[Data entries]
◇ ◇ ◇
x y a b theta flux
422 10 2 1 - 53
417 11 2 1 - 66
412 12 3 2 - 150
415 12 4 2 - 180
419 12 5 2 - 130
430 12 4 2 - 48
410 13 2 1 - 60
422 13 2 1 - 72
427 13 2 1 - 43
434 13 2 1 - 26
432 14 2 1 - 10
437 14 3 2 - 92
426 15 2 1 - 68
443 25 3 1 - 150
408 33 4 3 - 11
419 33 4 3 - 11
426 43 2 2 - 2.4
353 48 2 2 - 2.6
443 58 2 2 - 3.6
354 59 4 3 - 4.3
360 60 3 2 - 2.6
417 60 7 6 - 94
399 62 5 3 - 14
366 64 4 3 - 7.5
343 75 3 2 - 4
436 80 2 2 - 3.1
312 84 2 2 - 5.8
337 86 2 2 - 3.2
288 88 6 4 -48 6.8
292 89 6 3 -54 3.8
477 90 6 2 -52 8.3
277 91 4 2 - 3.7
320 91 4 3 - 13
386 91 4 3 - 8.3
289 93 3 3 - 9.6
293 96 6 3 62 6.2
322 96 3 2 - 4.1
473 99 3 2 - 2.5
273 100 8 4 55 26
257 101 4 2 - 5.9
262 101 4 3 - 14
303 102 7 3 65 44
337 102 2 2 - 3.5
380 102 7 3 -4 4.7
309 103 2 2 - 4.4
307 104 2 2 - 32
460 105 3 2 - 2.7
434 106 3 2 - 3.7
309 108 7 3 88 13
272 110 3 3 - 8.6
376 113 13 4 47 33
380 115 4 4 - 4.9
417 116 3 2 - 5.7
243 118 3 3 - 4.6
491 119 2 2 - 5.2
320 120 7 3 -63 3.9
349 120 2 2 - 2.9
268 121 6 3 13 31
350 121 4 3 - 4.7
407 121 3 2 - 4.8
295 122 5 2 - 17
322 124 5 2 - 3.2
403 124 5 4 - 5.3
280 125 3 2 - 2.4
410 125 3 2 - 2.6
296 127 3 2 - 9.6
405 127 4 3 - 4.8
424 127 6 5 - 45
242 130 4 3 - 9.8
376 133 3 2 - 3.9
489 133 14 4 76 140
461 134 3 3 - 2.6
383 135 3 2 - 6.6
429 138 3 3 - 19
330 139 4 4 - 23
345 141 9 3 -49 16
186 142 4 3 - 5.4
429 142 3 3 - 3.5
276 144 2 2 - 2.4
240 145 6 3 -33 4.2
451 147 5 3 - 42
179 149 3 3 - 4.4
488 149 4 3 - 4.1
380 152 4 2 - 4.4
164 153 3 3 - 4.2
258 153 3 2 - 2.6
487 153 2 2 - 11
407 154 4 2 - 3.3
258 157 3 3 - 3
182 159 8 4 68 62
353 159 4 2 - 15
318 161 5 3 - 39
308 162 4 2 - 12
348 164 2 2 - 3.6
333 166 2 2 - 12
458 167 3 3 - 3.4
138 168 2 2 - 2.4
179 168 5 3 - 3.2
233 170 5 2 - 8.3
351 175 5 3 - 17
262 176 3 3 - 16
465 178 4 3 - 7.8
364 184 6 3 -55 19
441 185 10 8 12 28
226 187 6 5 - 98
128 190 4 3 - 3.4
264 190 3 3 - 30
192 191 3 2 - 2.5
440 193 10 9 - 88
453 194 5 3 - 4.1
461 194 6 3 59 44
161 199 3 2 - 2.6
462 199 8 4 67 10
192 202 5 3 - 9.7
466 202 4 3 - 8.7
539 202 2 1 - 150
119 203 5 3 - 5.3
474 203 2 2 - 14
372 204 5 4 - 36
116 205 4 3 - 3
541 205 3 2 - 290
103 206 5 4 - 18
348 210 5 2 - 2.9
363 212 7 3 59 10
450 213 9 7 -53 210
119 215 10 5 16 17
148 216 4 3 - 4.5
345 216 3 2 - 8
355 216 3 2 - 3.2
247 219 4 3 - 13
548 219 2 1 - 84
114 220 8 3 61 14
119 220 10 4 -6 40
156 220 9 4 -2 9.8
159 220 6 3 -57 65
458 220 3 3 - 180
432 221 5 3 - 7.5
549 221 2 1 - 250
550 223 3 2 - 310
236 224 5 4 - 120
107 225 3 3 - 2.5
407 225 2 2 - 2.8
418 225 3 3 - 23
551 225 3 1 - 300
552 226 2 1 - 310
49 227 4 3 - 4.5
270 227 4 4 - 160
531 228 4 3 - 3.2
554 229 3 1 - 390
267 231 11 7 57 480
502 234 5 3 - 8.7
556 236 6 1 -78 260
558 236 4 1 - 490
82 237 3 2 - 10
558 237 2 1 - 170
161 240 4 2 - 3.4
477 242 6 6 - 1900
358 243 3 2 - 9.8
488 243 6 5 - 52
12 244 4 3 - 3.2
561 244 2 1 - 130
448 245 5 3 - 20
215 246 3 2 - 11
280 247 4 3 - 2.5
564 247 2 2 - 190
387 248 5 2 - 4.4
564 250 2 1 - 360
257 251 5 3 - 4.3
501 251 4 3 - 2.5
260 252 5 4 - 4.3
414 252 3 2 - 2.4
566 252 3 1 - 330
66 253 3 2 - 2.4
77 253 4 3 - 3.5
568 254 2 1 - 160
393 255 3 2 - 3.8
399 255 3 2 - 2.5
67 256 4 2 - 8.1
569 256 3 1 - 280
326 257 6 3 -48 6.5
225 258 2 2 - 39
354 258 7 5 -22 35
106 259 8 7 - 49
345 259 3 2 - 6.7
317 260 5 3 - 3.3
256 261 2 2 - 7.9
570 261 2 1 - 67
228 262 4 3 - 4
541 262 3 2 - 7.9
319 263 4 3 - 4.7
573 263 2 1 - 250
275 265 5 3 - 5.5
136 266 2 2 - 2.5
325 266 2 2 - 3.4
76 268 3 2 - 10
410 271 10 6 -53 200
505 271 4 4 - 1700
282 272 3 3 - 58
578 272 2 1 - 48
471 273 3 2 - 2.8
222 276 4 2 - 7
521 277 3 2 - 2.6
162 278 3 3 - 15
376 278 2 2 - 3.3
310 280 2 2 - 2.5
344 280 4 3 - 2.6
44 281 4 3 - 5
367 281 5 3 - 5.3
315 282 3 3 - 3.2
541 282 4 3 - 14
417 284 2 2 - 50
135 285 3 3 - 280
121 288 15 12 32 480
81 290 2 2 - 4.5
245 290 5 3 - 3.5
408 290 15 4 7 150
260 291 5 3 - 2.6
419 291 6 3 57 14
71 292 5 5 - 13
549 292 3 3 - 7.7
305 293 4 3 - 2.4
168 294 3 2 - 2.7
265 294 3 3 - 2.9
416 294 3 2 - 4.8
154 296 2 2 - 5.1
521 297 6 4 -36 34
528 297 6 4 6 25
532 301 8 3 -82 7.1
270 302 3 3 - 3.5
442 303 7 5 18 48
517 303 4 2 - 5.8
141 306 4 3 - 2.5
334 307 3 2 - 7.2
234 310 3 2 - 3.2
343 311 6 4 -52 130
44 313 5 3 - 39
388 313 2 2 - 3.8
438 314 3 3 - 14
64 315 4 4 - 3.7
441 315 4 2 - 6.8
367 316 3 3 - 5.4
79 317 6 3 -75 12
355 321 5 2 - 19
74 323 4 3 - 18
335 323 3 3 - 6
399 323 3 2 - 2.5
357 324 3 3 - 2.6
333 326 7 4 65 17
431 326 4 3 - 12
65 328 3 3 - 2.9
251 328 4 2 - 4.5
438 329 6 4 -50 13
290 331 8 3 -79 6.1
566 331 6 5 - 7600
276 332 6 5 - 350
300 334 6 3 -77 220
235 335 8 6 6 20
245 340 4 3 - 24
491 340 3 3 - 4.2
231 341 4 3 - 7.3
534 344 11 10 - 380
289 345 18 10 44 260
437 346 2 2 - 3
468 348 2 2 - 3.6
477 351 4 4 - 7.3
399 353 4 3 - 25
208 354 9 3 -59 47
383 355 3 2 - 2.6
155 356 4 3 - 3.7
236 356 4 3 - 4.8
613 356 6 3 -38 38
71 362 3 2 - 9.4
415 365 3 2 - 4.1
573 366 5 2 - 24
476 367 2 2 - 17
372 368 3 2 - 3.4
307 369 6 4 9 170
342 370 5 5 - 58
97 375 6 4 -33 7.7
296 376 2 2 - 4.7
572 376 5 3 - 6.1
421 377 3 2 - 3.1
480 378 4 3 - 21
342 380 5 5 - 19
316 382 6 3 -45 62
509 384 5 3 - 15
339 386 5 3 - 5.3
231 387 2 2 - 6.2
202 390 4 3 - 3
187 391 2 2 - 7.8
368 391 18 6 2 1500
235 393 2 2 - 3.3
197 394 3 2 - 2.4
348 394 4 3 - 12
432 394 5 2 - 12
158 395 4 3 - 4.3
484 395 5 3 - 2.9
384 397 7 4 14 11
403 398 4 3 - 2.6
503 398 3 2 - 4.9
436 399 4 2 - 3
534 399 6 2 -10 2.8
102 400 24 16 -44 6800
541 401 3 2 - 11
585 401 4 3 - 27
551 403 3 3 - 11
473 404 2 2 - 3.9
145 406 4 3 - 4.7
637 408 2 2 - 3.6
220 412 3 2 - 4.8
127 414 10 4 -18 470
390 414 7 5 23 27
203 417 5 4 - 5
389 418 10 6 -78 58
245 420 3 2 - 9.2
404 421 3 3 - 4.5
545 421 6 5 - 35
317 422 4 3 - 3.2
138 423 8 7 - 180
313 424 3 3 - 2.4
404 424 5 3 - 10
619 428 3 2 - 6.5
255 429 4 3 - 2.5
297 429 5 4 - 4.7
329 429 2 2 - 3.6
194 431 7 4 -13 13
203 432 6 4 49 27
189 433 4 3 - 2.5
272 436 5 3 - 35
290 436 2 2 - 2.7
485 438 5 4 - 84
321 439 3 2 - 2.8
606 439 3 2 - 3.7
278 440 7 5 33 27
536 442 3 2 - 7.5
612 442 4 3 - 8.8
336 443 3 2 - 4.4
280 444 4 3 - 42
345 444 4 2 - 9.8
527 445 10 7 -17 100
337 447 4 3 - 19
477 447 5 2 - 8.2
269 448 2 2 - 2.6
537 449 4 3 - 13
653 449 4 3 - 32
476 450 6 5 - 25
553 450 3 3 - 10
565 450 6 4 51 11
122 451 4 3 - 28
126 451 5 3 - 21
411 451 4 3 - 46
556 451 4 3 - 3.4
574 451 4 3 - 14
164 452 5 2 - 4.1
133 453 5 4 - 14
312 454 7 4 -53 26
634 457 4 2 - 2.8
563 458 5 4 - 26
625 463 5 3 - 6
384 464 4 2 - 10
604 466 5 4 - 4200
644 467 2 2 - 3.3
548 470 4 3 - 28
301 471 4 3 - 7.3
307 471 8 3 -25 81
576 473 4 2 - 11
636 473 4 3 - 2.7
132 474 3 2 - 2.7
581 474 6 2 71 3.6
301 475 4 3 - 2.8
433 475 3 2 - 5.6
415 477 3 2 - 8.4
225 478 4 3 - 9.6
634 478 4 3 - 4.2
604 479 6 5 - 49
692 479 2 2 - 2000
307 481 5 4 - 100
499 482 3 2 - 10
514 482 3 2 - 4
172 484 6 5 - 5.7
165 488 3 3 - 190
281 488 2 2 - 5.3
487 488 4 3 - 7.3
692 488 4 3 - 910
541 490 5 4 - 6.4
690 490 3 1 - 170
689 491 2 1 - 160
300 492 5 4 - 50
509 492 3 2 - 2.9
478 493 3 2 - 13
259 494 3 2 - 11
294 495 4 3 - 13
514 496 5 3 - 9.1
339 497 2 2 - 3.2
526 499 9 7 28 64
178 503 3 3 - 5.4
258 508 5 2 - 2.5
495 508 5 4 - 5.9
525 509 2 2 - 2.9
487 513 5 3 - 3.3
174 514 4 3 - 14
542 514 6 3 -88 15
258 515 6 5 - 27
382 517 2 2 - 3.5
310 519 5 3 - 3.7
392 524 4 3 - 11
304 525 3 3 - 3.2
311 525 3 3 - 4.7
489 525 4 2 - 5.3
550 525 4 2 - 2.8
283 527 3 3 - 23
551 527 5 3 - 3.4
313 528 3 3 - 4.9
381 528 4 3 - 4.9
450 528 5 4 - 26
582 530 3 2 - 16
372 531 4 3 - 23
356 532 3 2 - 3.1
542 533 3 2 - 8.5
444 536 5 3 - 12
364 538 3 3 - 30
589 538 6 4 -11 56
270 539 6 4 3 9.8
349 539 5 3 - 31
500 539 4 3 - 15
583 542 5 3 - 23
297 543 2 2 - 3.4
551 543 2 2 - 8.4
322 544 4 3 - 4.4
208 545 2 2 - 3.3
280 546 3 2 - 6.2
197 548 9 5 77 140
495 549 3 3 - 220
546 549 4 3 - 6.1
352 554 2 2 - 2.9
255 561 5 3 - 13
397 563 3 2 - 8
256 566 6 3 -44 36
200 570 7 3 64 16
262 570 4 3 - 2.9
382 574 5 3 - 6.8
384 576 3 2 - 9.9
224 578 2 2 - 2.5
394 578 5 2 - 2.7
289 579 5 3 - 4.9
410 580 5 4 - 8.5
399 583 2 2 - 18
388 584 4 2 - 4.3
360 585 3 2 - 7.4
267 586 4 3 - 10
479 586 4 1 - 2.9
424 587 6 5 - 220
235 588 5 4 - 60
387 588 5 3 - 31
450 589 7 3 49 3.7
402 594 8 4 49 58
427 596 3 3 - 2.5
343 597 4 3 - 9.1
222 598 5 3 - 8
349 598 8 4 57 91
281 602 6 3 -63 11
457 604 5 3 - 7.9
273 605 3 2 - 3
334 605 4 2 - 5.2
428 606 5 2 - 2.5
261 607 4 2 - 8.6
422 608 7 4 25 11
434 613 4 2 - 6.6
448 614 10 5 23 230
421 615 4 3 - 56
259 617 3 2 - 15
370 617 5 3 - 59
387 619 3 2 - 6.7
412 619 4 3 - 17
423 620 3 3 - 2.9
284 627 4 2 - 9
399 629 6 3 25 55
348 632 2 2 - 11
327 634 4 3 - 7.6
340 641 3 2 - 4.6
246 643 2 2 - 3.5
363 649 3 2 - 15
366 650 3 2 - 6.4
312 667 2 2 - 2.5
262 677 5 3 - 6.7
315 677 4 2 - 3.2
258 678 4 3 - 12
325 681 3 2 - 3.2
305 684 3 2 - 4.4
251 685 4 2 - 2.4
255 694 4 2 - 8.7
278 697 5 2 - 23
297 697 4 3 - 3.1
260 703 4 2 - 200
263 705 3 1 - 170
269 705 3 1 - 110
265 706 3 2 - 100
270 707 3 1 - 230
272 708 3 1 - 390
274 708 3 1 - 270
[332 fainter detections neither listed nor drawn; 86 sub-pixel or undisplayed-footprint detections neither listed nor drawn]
◇ ◇ ◇
Problem >> Give the lines as a numbered list, starting with the first line of the entries and continuing through the line with "277 91 4 2 - 3.7", both included. Leave out any blank lines.

Expected output >>
1. x y a b theta flux
2. 422 10 2 1 - 53
3. 417 11 2 1 - 66
4. 412 12 3 2 - 150
5. 415 12 4 2 - 180
6. 419 12 5 2 - 130
7. 430 12 4 2 - 48
8. 410 13 2 1 - 60
9. 422 13 2 1 - 72
10. 427 13 2 1 - 43
11. 434 13 2 1 - 26
12. 432 14 2 1 - 10
13. 437 14 3 2 - 92
14. 426 15 2 1 - 68
15. 443 25 3 1 - 150
16. 408 33 4 3 - 11
17. 419 33 4 3 - 11
18. 426 43 2 2 - 2.4
19. 353 48 2 2 - 2.6
20. 443 58 2 2 - 3.6
21. 354 59 4 3 - 4.3
22. 360 60 3 2 - 2.6
23. 417 60 7 6 - 94
24. 399 62 5 3 - 14
25. 366 64 4 3 - 7.5
26. 343 75 3 2 - 4
27. 436 80 2 2 - 3.1
28. 312 84 2 2 - 5.8
29. 337 86 2 2 - 3.2
30. 288 88 6 4 -48 6.8
31. 292 89 6 3 -54 3.8
32. 477 90 6 2 -52 8.3
33. 277 91 4 2 - 3.7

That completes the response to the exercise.